How I Found Livingstone in Central Africa became the book everyone wanted to read at the end of 1872. It was an immediate bestseller, making Stanley a rich man. Although the New York Herald did not benefit directly from sales of the book, it did no harm to the newspaper’s reputation as a crusading, daring publication that spared no expense to deliver truth and excitement to its readers. Stanley dedicated the book to
James Gordon Bennett, Esq., (Proprietor of the ‘New York Herald’). This Record of the Expedition Sent in Search of Doctor Livingstone and of Travels, Adventures and Discoveries in Central Africa, is Respectfully Dedicated as a tribute to the generosity and the liberality which originated, sustained and crowned the enterprise, by his Grateful Special Correspondent – Henry M. Stanley, Late Commander ‘New York Herald’ Expedition.
Once the book was published, all England wanted to hear Henry Morton Stanley personally tell the thrilling story of his search for Livingstone. Audiences fell into two categories: people with a genuine interest in geography and exploration and those eager to be under the same roof as a famous personality and expecting to be entertained. Stanley was aware of this, and devised a programme that catered for all tastes. He delivered hard facts and told his story, but lightened things up by bringing on Kalulu from time to time to do what little boys do best – sing songs, dance and perform imitations, the only difference being that Kalulu’s songs were sung in Kiswahili, his dances were tribal and his impressions were of a Muslim at prayer. The audience loved it, and Kalulu, who liked life in England, enjoyed it, too.
When Stanley was invited to dine at homes of his new friends, Kalulu was occasionally also invited, to be fussed over by great ladies in their equally great homes. The boy was polite, well mannered and spoke only when spoken to. He looked smart in the tailor-made suits, shirts and ties Stanley had bought for him, although he never did get the hang of wearing boots and shoes. When Stanley sent regrets that he was unable to dine due to other engagements, hosts would ask him to send Kalulu instead. A hansom cab would be sent to the Langham Hotel and Kalulu dispatched to a fashionable house in Kensington or Belgravia where he would meet other well-dressed children and take tea. He generally returned to the hotel with a sovereign in his pocket. His hosts usually reported to Stanley that Kalulu ‘was a little charmer, and no mistake’.

» Excerpted data:

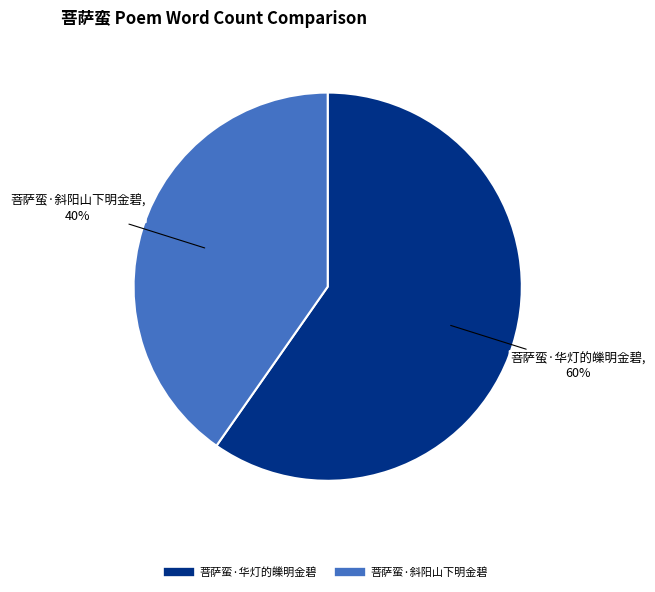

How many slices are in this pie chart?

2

* * *

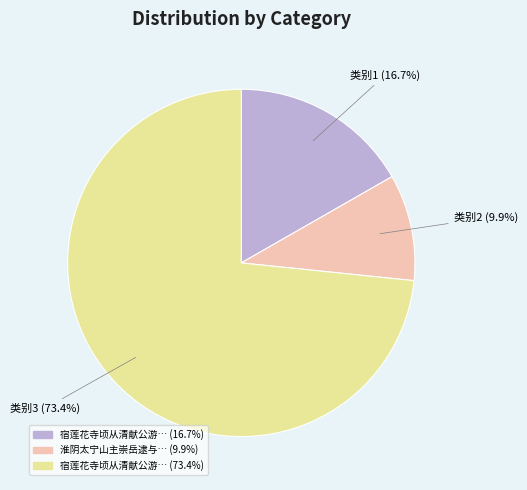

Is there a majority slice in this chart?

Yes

* * *

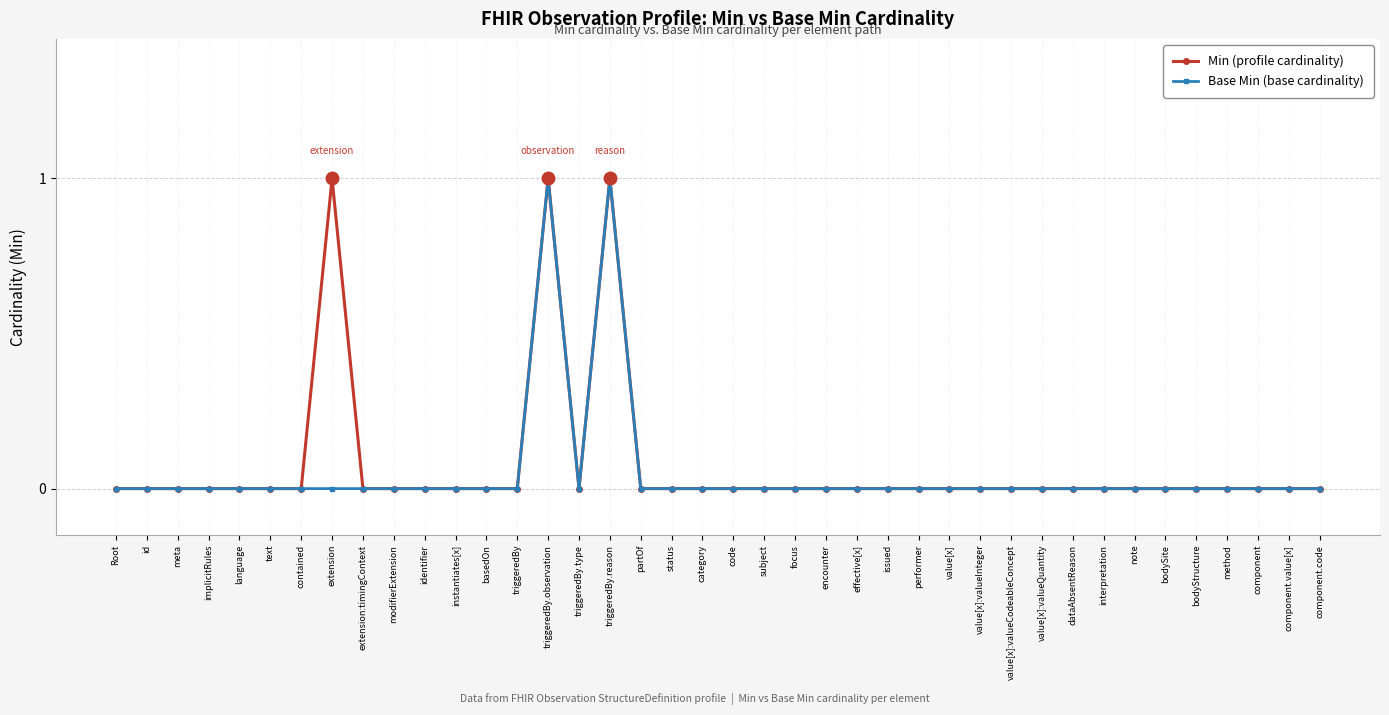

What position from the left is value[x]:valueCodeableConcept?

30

» Tasks to perform:
1) In the passage about Stanley and Kalulu in England, which hotel was Kalulu sent from when he dined at fashionable houses?
2) Pick up the account of Stanley and Kalulu in England where it ends and carry it on.

» Numbered responses:
1) The Langham Hotel.

2)
In between speaking engagements in large venues across the country, Stanley travelled to Hamilton, Scotland, to meet remaining members of Livingstone’s family and talk to them about the time he had spent with their father. Stanley was already acquainted with sons Oswell and Tom, but the meeting would be his first with Livingstone’s daughters, Janet and Agnes.
Oswell was cool towards Stanley. He had just received a stern letter from his father expressing how shocked he was that his son had turned his back on him and not ventured into the interior with Stanley’s caravan from Zanzibar. In a separate letter to his daughter, Agnes, the doctor said that Oswell should ‘have had the sense to come with me and gain a little credit that may enable him to hold up his head among men and not be merely Livingstone’s son’. Livingstone accused Oswell of cowardice and duplicity and said he was ‘as poor a specimen of a son as Africa ever produced . . . a person who does not think of supporting himself by his own labour but runs away home calling loudly for more money’. Livingstone believed his family – including his sisters – wanted him home to write another best-selling book, go on the lucrative public-speaking trail again and provide them all with a comfortable income.
Janet Livingstone gave Stanley a Bible inscribed: ‘Presented to Henry M. Stanley by Miss Janet Livingstone, 5th November 1872, Hamilton, Scotland.’ Later Agnes Livingstone would give Stanley her father’s sextant ‘in grateful acknowledgement of his invaluable services rendered to my father in Africa’. Stanley was also granted the freedom of the Burgh of Hamilton ‘in acknowledgement of his noble service in relieving Dr. David Livingstone, when deserted and destitute in Central Africa’. The freedom scroll was placed in a Scottish silver casket, the first of many accolades given to Stanley in towns and cities around the world.
When Stanley and Kalulu arrived in Manchester to talk at the Free Trade Hall, a young married couple sat near the speaker’s podium. The young woman was five months pregnant and known to her Manchester neighbours as Mrs Katherine Bradshaw – the former Katie Gough-Roberts from Denbigh, once Stanley’s ‘betrothed’. On returning to London after his discovery of Livingstone, Stanley had contacted Katie, care of her father, asking her to return correspondence he had sent her – especially the fifteen-page confessional letter penned in 1870. Katie replied that she was happy to return the letters, provided she could hand them over in person. Stanley declined, either because a face-to-face meeting with the girl who had rejected him was too painful, or because his love for Katie had turned to disgust.
Following the Manchester lecture, Katie and Urban Bradshaw followed Stanley to the home of the president of Manchester’s Chamber of Commerce, where he was staying, and rang the doorbell. Katie scribbled a note asking Stanley to come to the door and passed it to one of the servants to deliver. But Stanley refused to come in person and Katie and her husband left without returning the letters or talking to Stanley. They would hold on to the letters for another thirty-five years.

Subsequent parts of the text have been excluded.